NI pledges to support students

Source: Pano feed

Tam Ich


Mr Chandran Nair, Managing Director, National Instruments Southeast Asia, and Ms. Le Duy Loan, Senior Fellow of Texas Instruments, presenting the winning team from Hanoi University of Science & Technology with first prize - PHOTO: NI

Mr Chandran Nair, Managing Director, National Instruments Southeast Asia, and Ms. Le Duy Loan, Senior Fellow of Texas Instruments, presenting the winning team from Hanoi University of Science & Technology with first prize - PHOTO: NI



Le Duy Loan, a senior board member of NI, said that in the long term, NI will create conditions and give internship to fresh graduates to help them get employment quickly and gain experiences in team working, public speaking and communication in foreign languages. National Instruments is a supplier of technology, both hardware and software, for a vast array of industries, from automobile to electronics and atomic physics.
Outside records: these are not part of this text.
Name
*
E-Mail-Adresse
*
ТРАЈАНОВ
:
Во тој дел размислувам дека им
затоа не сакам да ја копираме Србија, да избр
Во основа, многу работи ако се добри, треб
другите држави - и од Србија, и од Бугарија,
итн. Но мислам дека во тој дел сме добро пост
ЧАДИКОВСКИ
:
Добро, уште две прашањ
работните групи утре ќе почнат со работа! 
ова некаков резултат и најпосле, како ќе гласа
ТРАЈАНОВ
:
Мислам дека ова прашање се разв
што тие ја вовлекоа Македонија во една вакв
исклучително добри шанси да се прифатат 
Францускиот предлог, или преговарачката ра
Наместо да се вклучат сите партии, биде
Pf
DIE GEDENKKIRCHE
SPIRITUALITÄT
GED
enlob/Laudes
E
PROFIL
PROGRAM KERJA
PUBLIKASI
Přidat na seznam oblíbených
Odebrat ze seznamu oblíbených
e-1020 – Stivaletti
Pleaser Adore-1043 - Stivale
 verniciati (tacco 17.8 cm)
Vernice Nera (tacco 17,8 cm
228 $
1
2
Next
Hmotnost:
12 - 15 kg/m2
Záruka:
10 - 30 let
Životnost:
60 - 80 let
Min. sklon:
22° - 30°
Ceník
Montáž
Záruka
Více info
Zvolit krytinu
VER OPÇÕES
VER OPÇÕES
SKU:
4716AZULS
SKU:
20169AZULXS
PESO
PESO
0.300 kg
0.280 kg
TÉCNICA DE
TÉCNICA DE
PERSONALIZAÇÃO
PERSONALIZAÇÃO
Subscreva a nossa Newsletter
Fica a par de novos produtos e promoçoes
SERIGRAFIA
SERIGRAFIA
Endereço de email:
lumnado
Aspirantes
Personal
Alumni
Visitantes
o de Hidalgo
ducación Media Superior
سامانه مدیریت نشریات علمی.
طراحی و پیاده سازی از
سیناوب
Loan was explaining the company’s assistance to students at a meeting in HCMC on Tuesday, when the final round of NI Innovation Design Competition for Young Entrepreneurs in Vietnam was held and winners announced. The competition on making creative designs targeting Vietnamese graduates from technical colleges or students of such schools was kicked off in June.


She told local media that students need three key factors – education environment, job opportunities and guidance from senior engineers. These factors will help students develop their projects while they must have passion to realize their ideas and schemes.
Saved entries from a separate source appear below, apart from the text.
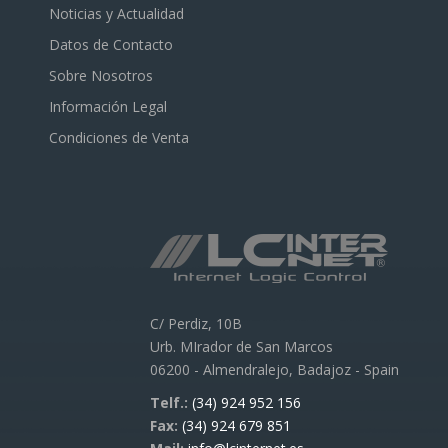
Noticias y Actualidad
Datos de Contacto
Sobre Nosotros
Información Legal
Condiciones de Venta
C/ Perdiz, 10B
Urb. MIrador de San Marcos
06200 - Almendralejo, Badajoz - Spain
Telf.:
(34) 924 952 156
Fax:
(34) 924 679 851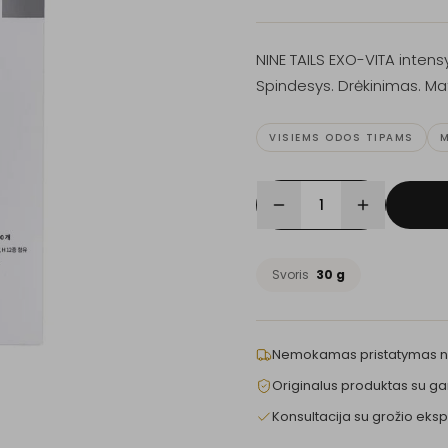
NINE TAILS EXO-VITA intensy
Spindesys. Drėkinimas. Ma
VISIEMS ODOS TIPAMS
M
1
Svoris
30 g
Nemokamas pristatymas 
Originalus produktas su ga
Konsultacija su grožio eksp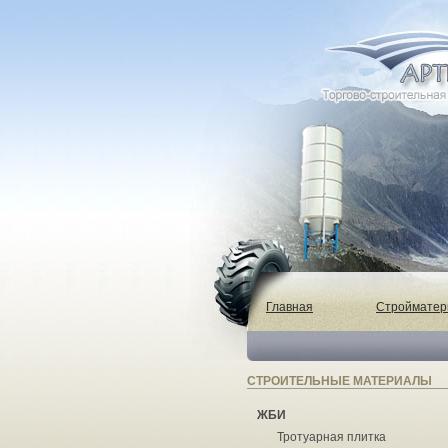
Главная
Строймате
СТРОИТЕЛЬНЫЕ МАТЕРИАЛЫ
ЖБИ
Тротуарная плитка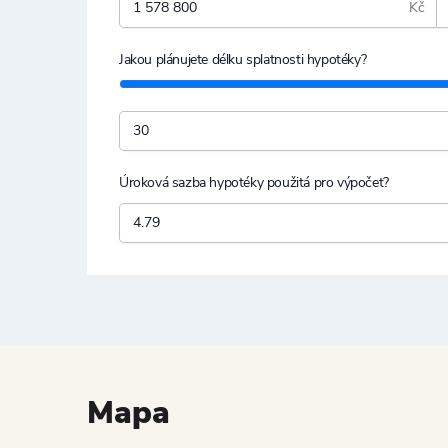
Kč
Jakou plánujete délku splatnosti hypotéky?
Úroková sazba hypotéky použitá pro výpočet?
Mapa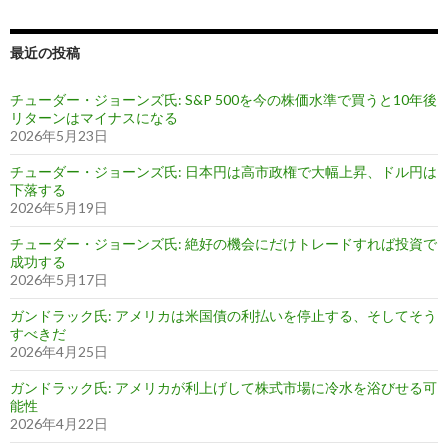
最近の投稿
チューダー・ジョーンズ氏: S&P 500を今の株価水準で買うと10年後
リターンはマイナスになる
2026年5月23日
チューダー・ジョーンズ氏: 日本円は高市政権で大幅上昇、ドル円は
下落する
2026年5月19日
チューダー・ジョーンズ氏: 絶好の機会にだけトレードすれば投資で
成功する
2026年5月17日
ガンドラック氏: アメリカは米国債の利払いを停止する、そしてそう
すべきだ
2026年4月25日
ガンドラック氏: アメリカが利上げして株式市場に冷水を浴びせる可
能性
2026年4月22日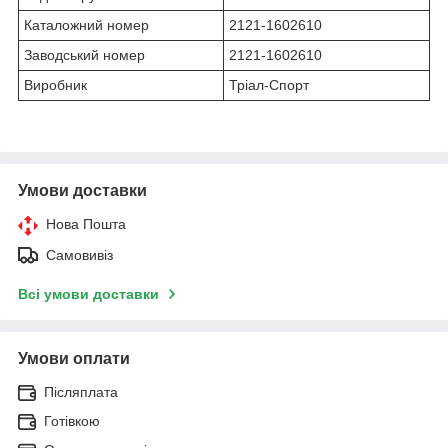
Каталожний номер
2121-1602610
Заводський номер
2121-1602610
Виробник
Тріал-Спорт
Умови доставки
Нова Пошта
Самовивіз
Всі умови доставки
Умови оплати
Післяплата
Готівкою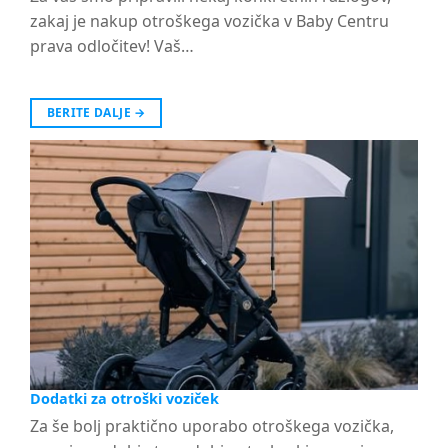
zakaj je nakup otroškega vozička v Baby Centru
prava odločitev! Vaš…
BERITE DALJE
→
Dodatki za otroški voziček
Za še bolj praktično uporabo otroškega vozička,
NI cooperated with HCMC Vocational College to establish LabVIEW Academy in March, 2014. Currently, some 20 students and lecturers are taking training courses there and they are going to get LabVIEW certificates soon. The program will get support in technology and teaching equipment from NI.


At present, university students in the U.S. are using LabVIEW to gain more knowledge for job application.


With a representative office in HCMC since 2011, NI has provided automation and quality check solutions for some universities, research entities and factories.


NI has seen increasing demands for the solutions in Vietnam partly due to low labor productivity. Vietnamese workers’ labor productivity is far lower than that of many other countries in Asia-Pacific, which is only equal to 1/15 of Singapore’s. In Singapore, a factory employs only five workers to run 40 machines thanks to application of automation process.


Besides, the local agriculture industry may apply automation solutions to raise productivity and reduce farmers’ working time. Given NI’s technological supports, investment cost in the solutions is only one-tenth of those offered by other enterprises, according to Loan.


NI’s assistance to Vietnamese students and lecturers and its research activities aims to introduce its automation solutions to companies and factories in Vietnam in the future.